Restate each record below word for word, skipping images.

(Images with localized body landmarks)
※ ※ ※

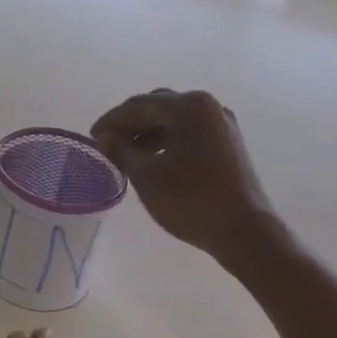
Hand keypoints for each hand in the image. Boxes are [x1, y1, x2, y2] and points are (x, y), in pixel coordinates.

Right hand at [91, 88, 277, 260]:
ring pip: (174, 119)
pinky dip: (168, 140)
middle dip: (130, 123)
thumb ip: (121, 151)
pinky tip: (154, 160)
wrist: (245, 231)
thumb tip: (105, 138)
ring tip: (127, 154)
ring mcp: (222, 124)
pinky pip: (190, 131)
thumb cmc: (190, 200)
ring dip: (148, 132)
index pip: (138, 105)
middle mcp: (207, 106)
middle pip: (158, 106)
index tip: (91, 136)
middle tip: (108, 142)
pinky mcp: (229, 142)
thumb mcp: (146, 176)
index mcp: (187, 107)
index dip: (111, 120)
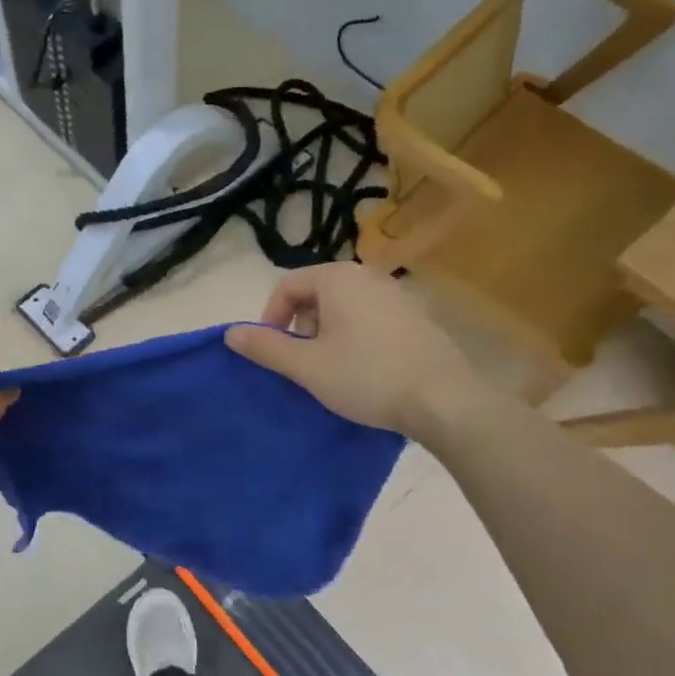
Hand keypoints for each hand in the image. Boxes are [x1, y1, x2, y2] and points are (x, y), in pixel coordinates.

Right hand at [225, 264, 483, 434]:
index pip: (287, 286)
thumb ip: (266, 347)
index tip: (271, 352)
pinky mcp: (415, 317)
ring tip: (329, 370)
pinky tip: (362, 370)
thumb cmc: (366, 376)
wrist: (443, 399)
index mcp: (337, 279)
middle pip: (315, 294)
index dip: (270, 318)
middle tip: (301, 363)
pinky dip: (353, 337)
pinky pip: (369, 318)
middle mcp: (367, 276)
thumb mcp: (306, 366)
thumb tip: (230, 333)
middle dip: (299, 327)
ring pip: (343, 307)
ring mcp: (396, 294)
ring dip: (325, 334)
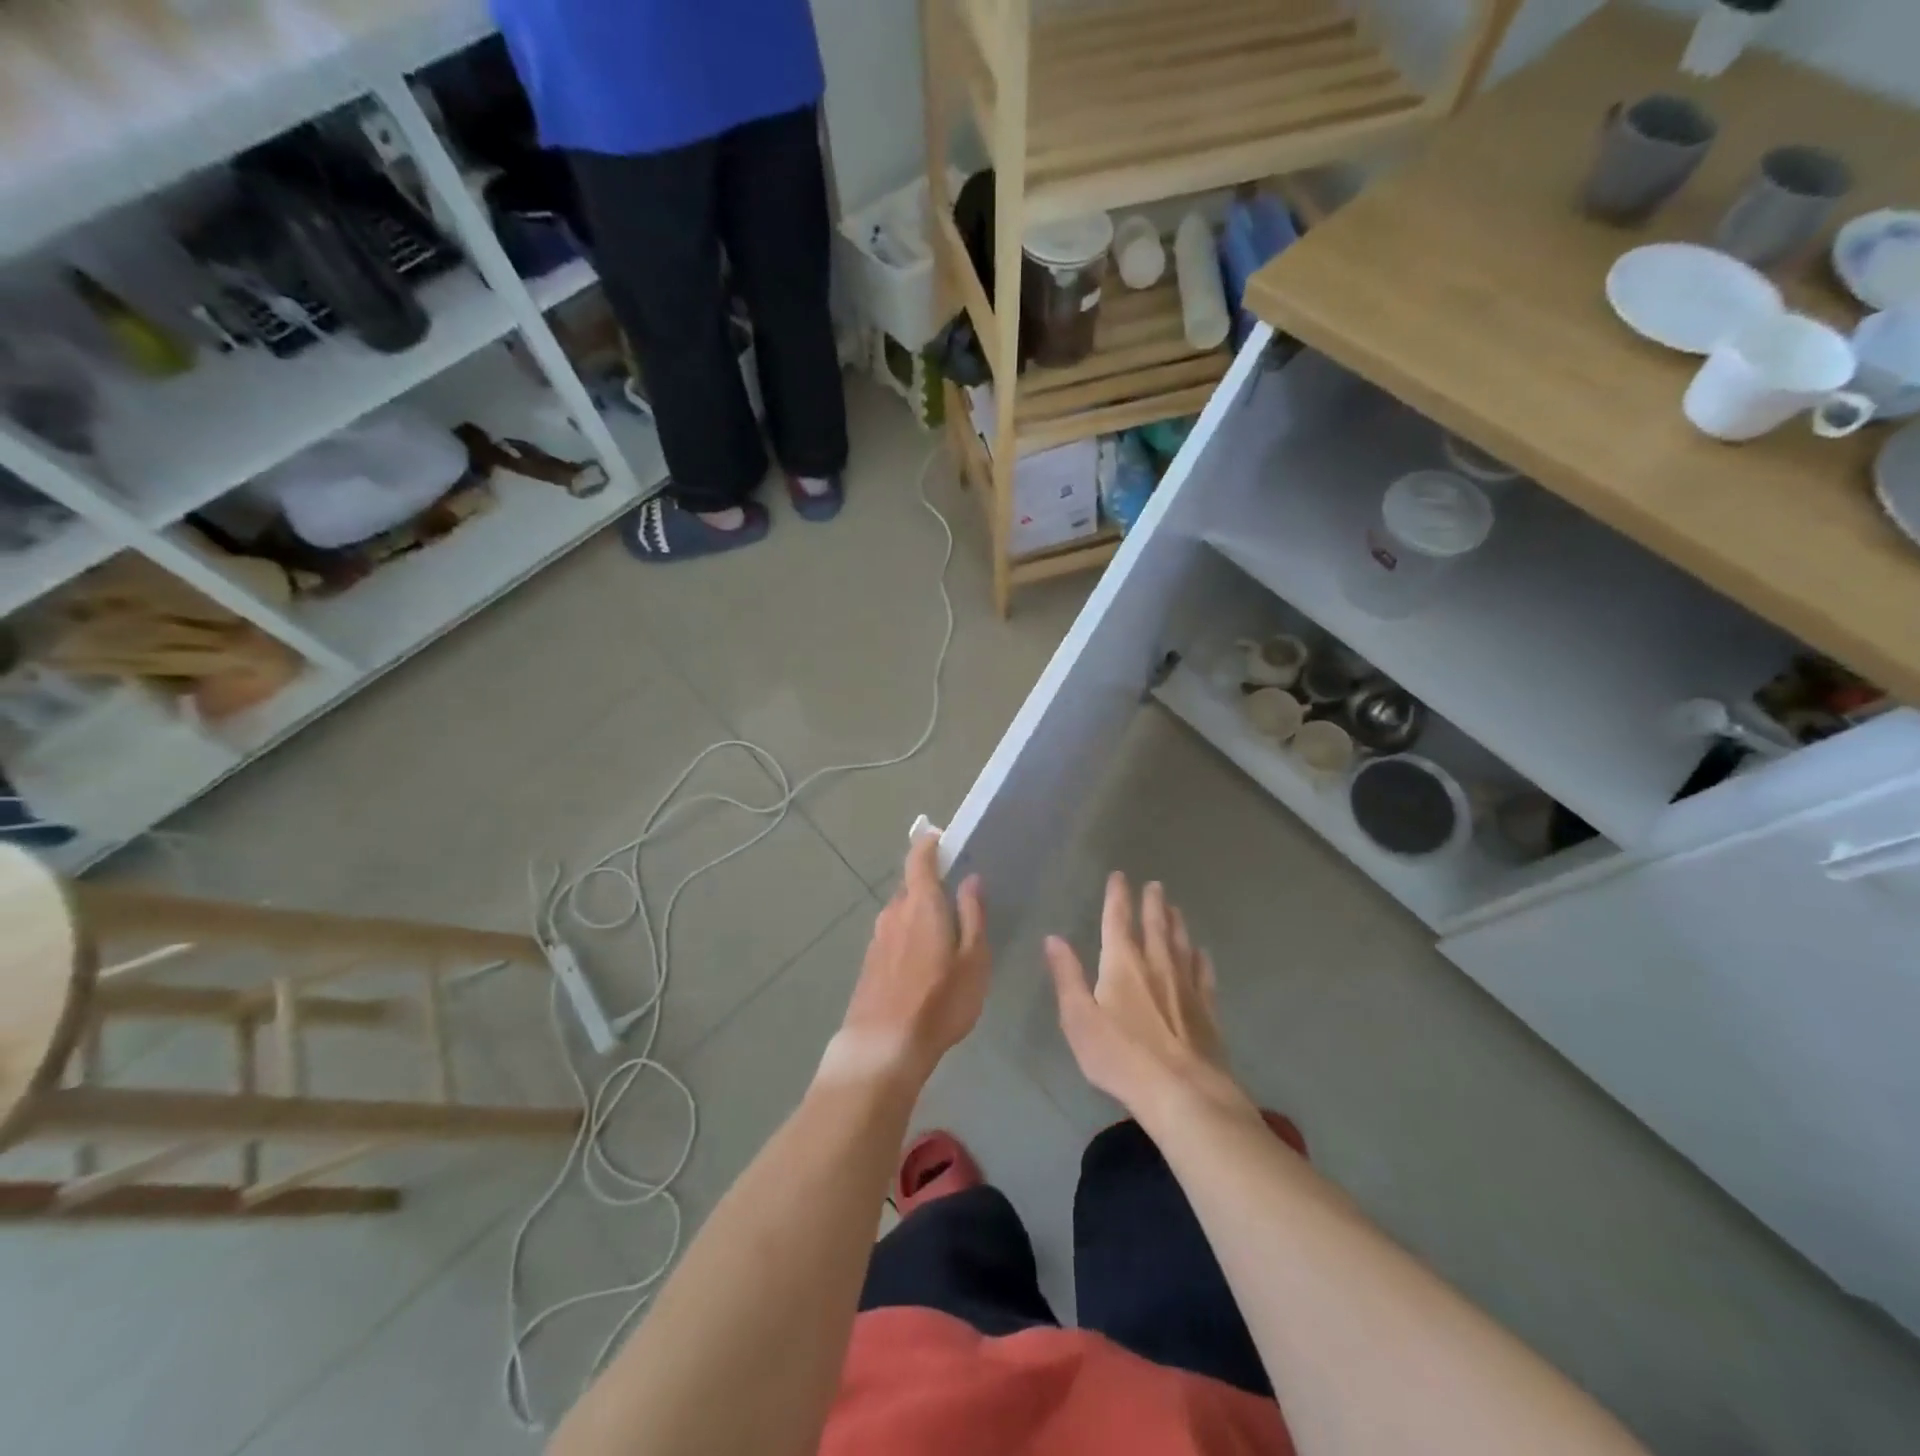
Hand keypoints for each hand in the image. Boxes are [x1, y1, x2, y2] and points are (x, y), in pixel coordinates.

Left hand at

※ ※ ※

● **Written solution**
Hand keypoints for each hand in the image. Boxes are [x1, y1, x2, y2] and points are (x, y), in pixel coordinates.

Right hand at [91, 88, 277, 260]:
ring pip: (174, 119)
pinky dip: (168, 140)
middle dip: (130, 123)
thumb ip: (121, 151)
pinky tip: (154, 160)
wrist: (245, 231)
thumb tip: (105, 138)
ring tip: (127, 154)
ring mcp: (222, 124)
pinky pip: (190, 131)
thumb cmc: (190, 200)
ring dip: (148, 132)
index pip: (138, 105)
middle mcp: (207, 106)
middle pip: (158, 106)
index tip: (91, 136)
middle tip: (108, 142)
pinky mcp: (229, 142)
thumb mcp: (146, 176)
index mcp: (187, 107)
index dip: (111, 120)
Hand keypoints for each hand in the image. Boxes are [x1, y1, x2, y2] and points are (x, y), in pixel coordinates.

Right hand at [225, 264, 483, 434]:
index pip: (287, 286)
thumb ip: (266, 347)
index tip: (271, 352)
pinky mcp: (415, 317)
ring tip: (329, 370)
pinky tip: (362, 370)
thumb cmc: (366, 376)
wrist: (443, 399)
index mcp: (337, 279)
middle pip: (315, 294)
index dip: (270, 318)
middle tip: (301, 363)
pinky dip: (353, 337)
pinky pip: (369, 318)
middle mcp: (367, 276)
thumb mcp: (306, 366)
thumb tip: (230, 333)
middle dip: (299, 327)
ring pip: (343, 307)
ring mcp: (396, 294)
ring dip: (325, 334)
Hand keypoints for each hand in the image. Boxes are [x1, y1, x2, y2] and points are (x, y), in pixel coordinates.

Left hand at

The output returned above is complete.